By Sara Nigro
“That ‘70s Show” centers around the lives of six teenagers, Eric Foreman (Topher Grace), Steven Hyde (Danny Masterson), Donna Pinciotti (Laura Prepon), Fez (Wilmer Valderrama), Michael Kelso (Ashton Kutcher) and Jackie Burkhart (Mila Kunis), who are living in Wisconsin in the 1970s. Although the show ran from 1998-2006 over the course of eight seasons, the plot takes place through the timeline of 1976-1979. The last episode of the show, which aired on May 18, 2006, takes place on the last day of the 1970s, Dec. 31, 1979, bringing about an appropriate ending, considering its title.
Similar to other comedies such as “Friends” and “Seinfeld,” “That ‘70s Show” exhibits lighthearted jokes among friends and family members while also exploring the difficulties of managing school, work and relationships. But where this show really defines itself as new and different from the “basic” media is its representation of a new time period.
Feminism is introduced in a different light compared to other shows that were aired in the ‘70s. Donna’s eccentric personality is often diminished by her male friends through their instinctive sexism, which was powerful in defining her as a strong, independent female. The other lead female character, Jackie Burkhart, could be described as her opposite. The two girls both internalize different core values and views on the world based on their upbringings and sense of morality, but as the second wave of feminism rises during this time period, they represent the roles of different women during this time quite effectively.
Although the show addresses some historically relevant issues, it’s not centered around the fact that the show takes place in the ‘70s. The characters listen to Led Zeppelin and wear bell bottoms, but the content isn’t a commentary on the way the world was decades ago. Rather, it’s focused on the relatable aspects of teenage life. The dysfunctional family dynamic between the Formans, the relationships formed in and out of the group and the typical struggles of growing up are all present throughout the seasons.
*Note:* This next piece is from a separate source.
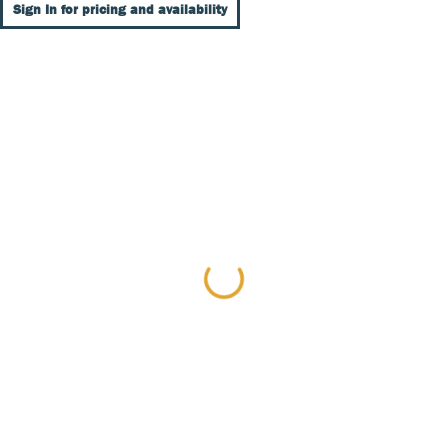
Sign In for pricing and availability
It turns out the recommendations I received were spot-on, because after watching, it has decidedly become one of my favorite shows. The relationship dynamic along with the relatable humor makes for an enjoyable watch for a wide range of audiences.
Although “That ‘70s Show” debuted over 20 years ago and is set nearly 30 years before then, it still resonates with people today. It is a binge-worthy series to invest your free time into, as well as a casual watch to calm your nerves after a stressful day at work. As a college student in the year 2020, I wasn’t alive for any of the 1900s, and I find it interesting learning not only about major historical events from the past but also the pop culture: the music, the films and the TV shows from before I was born.